The disparity between EI and EE, represents a significant global health challenge. Studies show that exceeding energy needs even by a small amount over time can significantly increase the risk of developing chronic diseases, including obesity, cardiovascular disease, type 2 diabetes, and certain cancers (13, 14). On the other hand, when there is an insufficient intake of energy compared to energy expenditure, it can lead to malnutrition and deficiencies in essential nutrients (15).

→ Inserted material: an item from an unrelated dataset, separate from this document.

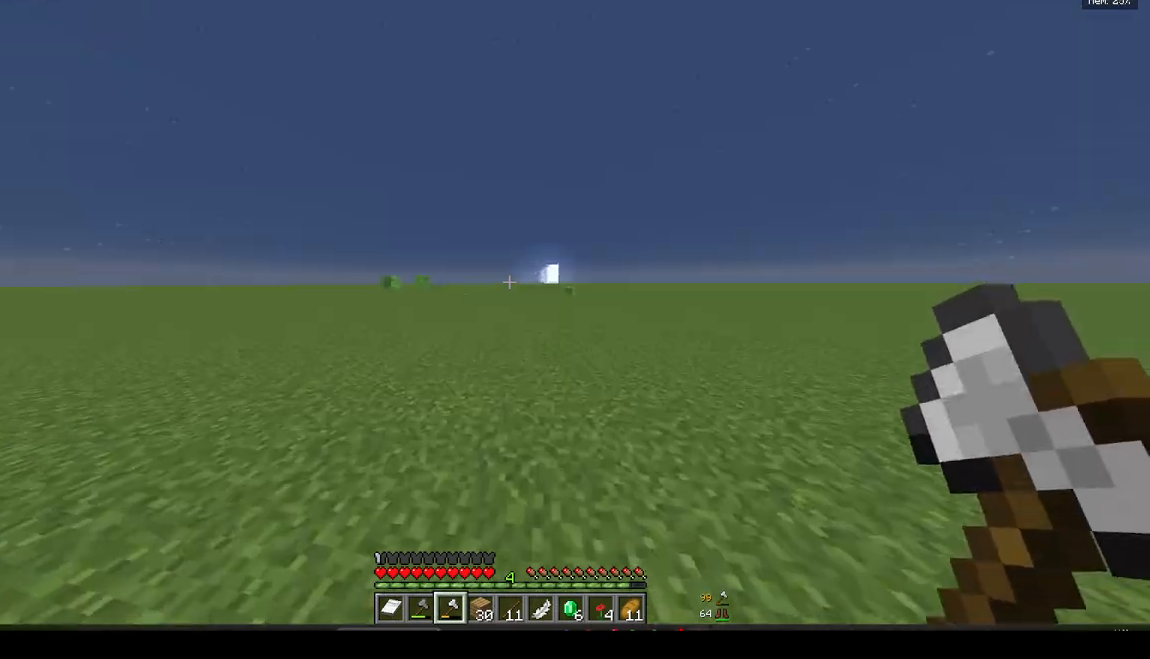
{"keys": ["w"], "mouse": [], "events": [[33, "a", "down"], [167, "w", "down"], [250, "a", "up"]]}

This could weaken the immune system, impair growth and development, and increase the risk of infections and other health problems (16). Furthermore, energy imbalance can also impact mental health and well-being. Poor diet and lack of physical activity could contribute to feelings of fatigue, low mood, and decreased cognitive function (15). These factors can further exacerbate the risk of developing mental health disorders such as depression, anxiety and eating disorders, especially in adolescents (17).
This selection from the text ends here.